Serenus franchit le pas. Il tendit la main, et la posa sur la sienne. Elle lui demanda s’il était content, s’il voulait toujours se préoccuper d’elle. Elle lui demanda s’il voulait passer par la faciliter et avoir juste relation cordiale avec elle. Il secoua la tête et lui dit :

« - Non Melinda…Je ne veux pas que tu penses ça de moi. J’suis pas très intelligent, tu le sais bien, et je t’ai encore blessé sans le vouloir. A croire que je suis fait que pour ça. Tu sais, en tant que guerrier, on nous apprend à passer par la voie la plus rapide. Quand quelqu’un s’énerve, s’il refuse de se calmer, soit on l’envoie paitre, soit il finit par terre… Mais avec toi, j’sais pas… C’est tellement différent. Je ne veux pas la solution de facilité Melinda. Je ne veux pas échanger de simples formalités avec toi. On est bien au-dessus de ça, après tout ce qu’on a vécu. »

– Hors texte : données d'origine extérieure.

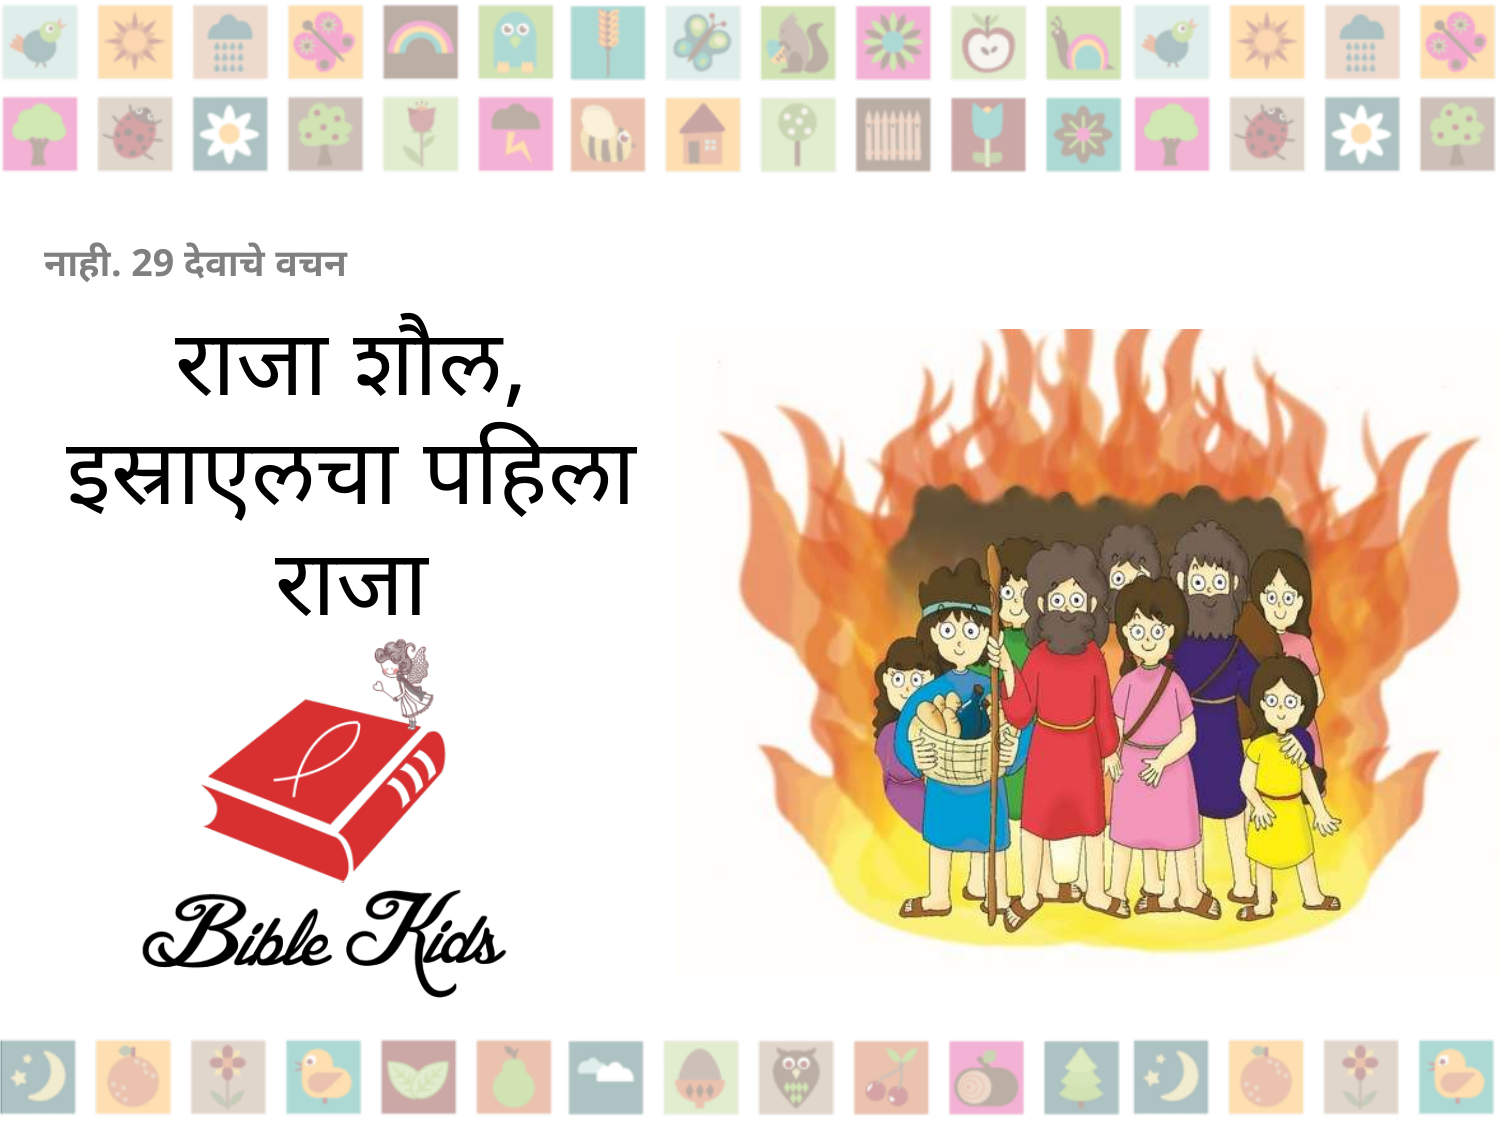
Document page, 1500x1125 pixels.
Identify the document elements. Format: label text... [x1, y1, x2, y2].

picture [677, 329, 1500, 977]
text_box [0, 1028, 1500, 1118]
picture [117, 600, 544, 1027]
text_box राजा शौल, इस्राएलचा पहिला राजा [28, 296, 674, 641]
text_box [0, 3, 1500, 181]
text_box नाही. 29 देवाचे वचन [29, 231, 573, 292]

Il se tut, et se prit la tête dans les mains, conscient qu’il disait n’importe quoi. Il reprit :

« - Par Kern, je suis en train de m’enfoncer encore plus ! J’suis en train de te faire pleurer, de te faire mal. Je t’ai fait mal quand t’étais malade, et j’ai été incapable de m’en rendre compte. Tout ce que j’voulais, c’était que tu vives, que tu continue à sourire, à rire. Mais j’ai tout gâché. Ce que tu penses de moi… Tout est sans doute vrai. Je veux apprendre Melinda, je veux faire des efforts pour te garder à mes côtés. Je veux t’aimer Melinda, et ne plus craindre de te blesser encore… Est-ce que… Est-ce que tu veux bien me laisser une dernière chance ? »

Melinda se taisait, les larmes aux yeux, les yeux rivés sur la table. Serenus baissa la tête, puis hocha la tête, les lèvres pincées. Il avait compris. Elle avait peur, peur de s'attacher à nouveau. Elle avait peur de revivre ce qu'elle avait vécu avec le décès de son frère. Il lui fallait peut être un peu plus de temps, pour réfléchir seule. Serenus, lui, n'avait pas ce temps. Il gagnait en âge, avait une fille qui grandissait. Si Melinda ne voulait pas, tant pis. Il en aurait le coeur brisé, mais il s'en remettrait. Avec Maud et sa fille à ses côtés, il remonterait la pente, et deviendrait un homme meilleur. Il se leva et dit à Melinda :


"- J'ai compris. Comme tu voudras Melinda. Si jamais tu ressens le besoin de parler à un ami, tu sais où j'habite."

Sur ces mots, il embrassa Melinda sur sa joue trempée de larmes et quitta la Taverne. Une fois dehors, il se dirigea d'emblée vers une ruelle vide. Il s'adossa contre le mur, à l'abri des regards indiscrets, et laissa ses propres larmes couler. Il avait terriblement mal. Mal au coeur, son coeur brisé. Melinda avait été celle qui l'avait fait battre pendant presque deux ans, et, d'une simple dispute, cet amour était parti en fumée. Serenus se dit qu'il ne devait malgré tout pas se morfondre. Melinda trouverait l'homme qui lui correspondrait, et lui, il regarderait sa fille grandir aux côtés d'une épouse qui l'aimait et que lui, avec le temps, apprendrait à aimer à son tour.